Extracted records
————

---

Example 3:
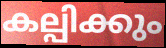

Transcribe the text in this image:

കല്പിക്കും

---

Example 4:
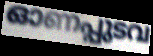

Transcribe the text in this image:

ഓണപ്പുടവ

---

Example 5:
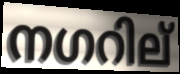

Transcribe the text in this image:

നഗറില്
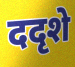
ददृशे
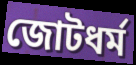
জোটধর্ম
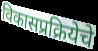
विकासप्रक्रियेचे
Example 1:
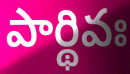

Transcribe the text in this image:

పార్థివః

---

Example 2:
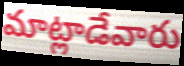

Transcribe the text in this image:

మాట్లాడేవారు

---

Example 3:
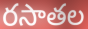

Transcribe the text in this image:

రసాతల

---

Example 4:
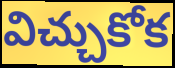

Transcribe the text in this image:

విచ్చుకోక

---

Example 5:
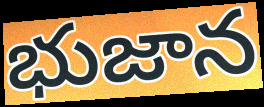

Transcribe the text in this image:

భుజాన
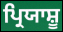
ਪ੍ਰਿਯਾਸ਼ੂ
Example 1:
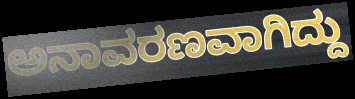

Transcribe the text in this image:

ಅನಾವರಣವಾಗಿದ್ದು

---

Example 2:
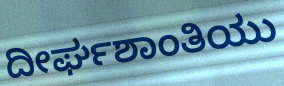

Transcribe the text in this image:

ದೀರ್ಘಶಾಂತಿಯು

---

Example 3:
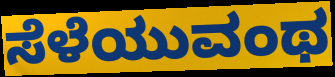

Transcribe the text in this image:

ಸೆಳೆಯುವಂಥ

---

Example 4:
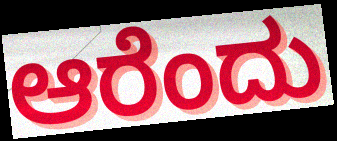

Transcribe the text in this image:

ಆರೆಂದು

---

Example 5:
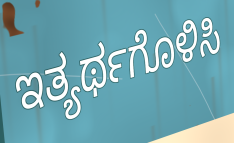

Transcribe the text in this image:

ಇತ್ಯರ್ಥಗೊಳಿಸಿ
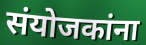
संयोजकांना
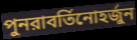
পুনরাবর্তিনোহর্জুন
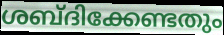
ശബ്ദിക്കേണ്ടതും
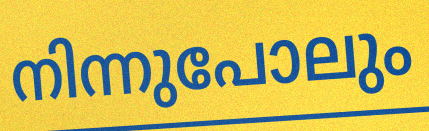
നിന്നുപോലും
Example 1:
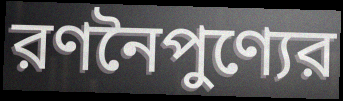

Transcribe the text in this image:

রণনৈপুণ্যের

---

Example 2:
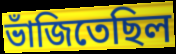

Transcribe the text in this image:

————

Work to be completed
Each record above needs to be retyped exactly, without any pictures.

Answer section
---

Example 3:

Transcribe the text in this image:

കല്പിക്കും

---

Example 4:

Transcribe the text in this image:

ഓണപ്പുടവ

---

Example 5:

Transcribe the text in this image:

നഗറില്
ददृशे
জোটধর্ম
विकासप्रक्रियेचे
Example 1:

Transcribe the text in this image:

పార్థివః

---

Example 2:

Transcribe the text in this image:

మాట్లాడేవారు

---

Example 3:

Transcribe the text in this image:

రసాతల

---

Example 4:

Transcribe the text in this image:

విచ్చుకోక

---

Example 5:

Transcribe the text in this image:

భుజాన
ਪ੍ਰਿਯਾਸ਼ੂ
Example 1:

Transcribe the text in this image:

ಅನಾವರಣವಾಗಿದ್ದು

---

Example 2:

Transcribe the text in this image:

ದೀರ್ಘಶಾಂತಿಯು

---

Example 3:

Transcribe the text in this image:

ಸೆಳೆಯುವಂಥ

---

Example 4:

Transcribe the text in this image:

ಆರೆಂದು

---

Example 5:

Transcribe the text in this image:

ಇತ್ಯರ್ಥಗೊಳಿಸಿ
संयोजकांना
পুনরাবর্তিনোহর্জুন
ശബ്ദിക്കേണ്ടതും
നിന്നുപോലും
Example 1:

Transcribe the text in this image:

রণনৈপুণ্যের

---

Example 2:

Transcribe the text in this image:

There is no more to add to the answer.